Consider a linear map equation
T(X)=b ……. (i)
where T:Rⁿ→R^m is a linear map and b∈R ^m . Note that in particular, if b=0, then the linear map equation (i) reduces to
T(X)=0 ……. (ii)

3.1. Condition for existence:

By the definition of range T, linear map equation (i) is consistent if and only if b∈Range of T. However, the linear map equation (ii) is always consistent, since T being linear T(0) =0.

3.2. Solution set:

(a.) Assume X_o to be a solution of (i).Then the solution set, i.e. the collection of all solutions of (i) is X₀+ker(T)≡ {X_o+a: a∈ker(T)}.
Reason: If a∈ker(T), then T(X_o+a)=T(X_o)+T(a)=b+0=0, so that X_o+a is a solution of linear map equation of (i). Conversely, let X be a solution of (i). Then T(X)=b. Since X= X_o+(X-X_o) and (X-X_o)∈ker(T), hence X∈X0+ker(T).
(b.) From 3.1, 0 is a solution of (ii). Clearly ker(T) is its solution set.

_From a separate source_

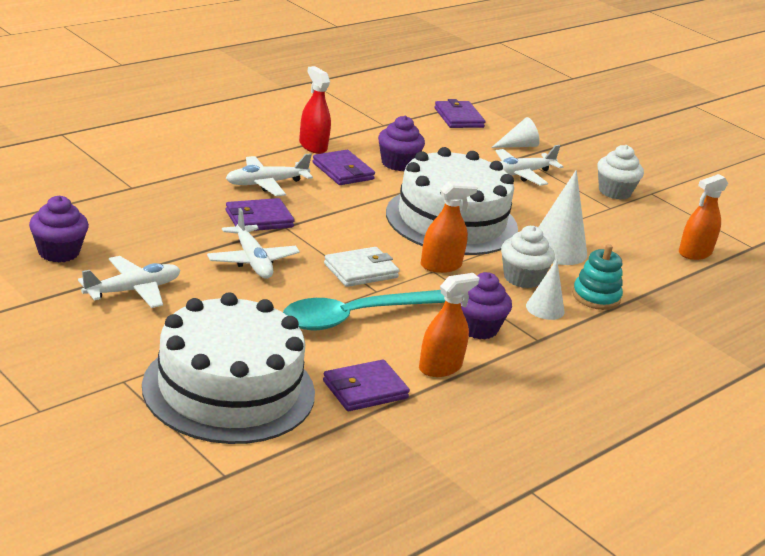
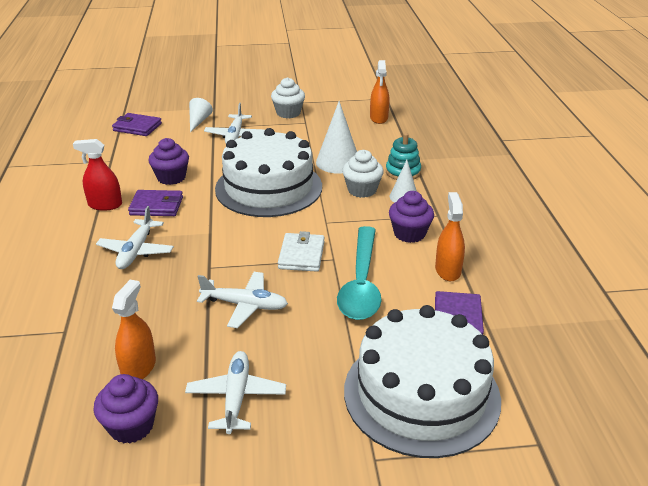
camera: 50 degrees left, 5 degrees up
(259, 219) = (186, 276): purple wallet -> none
(440, 265) = (322, 216): orange spray bottle -> orange spray bottle (139, 368)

3.3 Uniqueness of solution:

(a.) Let solution of (i) exist. Then solution is unique if and only if T is one-to-one by the definition of one-to-one map.
(b.) Solution of (ii) is unique if and only if T is one-to-one by definition. [Note that solution of (ii) always exists.]

3.4. Summary:

(a.) Solution of (i) may or may not exist.
(b.) Solution of (i) is unique if and only if T is one-to-one, provided solution exists.
(c.) Solution of (ii) always exists.
(d.) Solution of (ii) is unique if and only if T is one-to-one.

4. Remark:

4.1.

If T:Rⁿ→R^m is a one-to-one linear transformation, then it does not imply that solution of (i) or (ii) exist, in general [this is shown in the example 5(ii) below].

4.2.

If T:Rⁿ→R^m is a one-to-one linear transformation and n=m, then T is onto and hence solution of (i) exists. Further, T being one-to-one solution is unique.

5. Examples:

(i) Let T:R²→R² be the linear transformation defined by T(x, y)=(y, x), where x, y∈R. Consider the linear map equation T(X)=b, where b=(1, 4). Then solution of linear map equation exists because b∈Range of T. Further the solution is unique, since T is one-to-one.
(ii) Let T:R²→R³ be the linear transformation defined by T(x, y)=(x-y, 0), where x, y∈R. Consider the linear map equation T(X)=b, where b=(1, 4, 1). Notice that this linear map equation is not consistent and T is one-to-one. This shows that solution of linear map equation may not exist even if T is one-to-one.